[Recorded data]
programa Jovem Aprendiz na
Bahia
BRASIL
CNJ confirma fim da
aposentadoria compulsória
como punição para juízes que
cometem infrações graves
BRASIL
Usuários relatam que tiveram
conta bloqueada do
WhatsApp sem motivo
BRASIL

■ **ACTIVITY**
Render every line of the listing as a JSON list of strings, one string per line, and leave out any blank lines.

■ **FINISHED TASK**
[
  "programa Jovem Aprendiz na",
  "Bahia",
  "BRASIL",
  "CNJ confirma fim da",
  "aposentadoria compulsória",
  "como punição para juízes que",
  "cometem infrações graves",
  "BRASIL",
  "Usuários relatam que tiveram",
  "conta bloqueada do",
  "WhatsApp sem motivo",
  "BRASIL"
]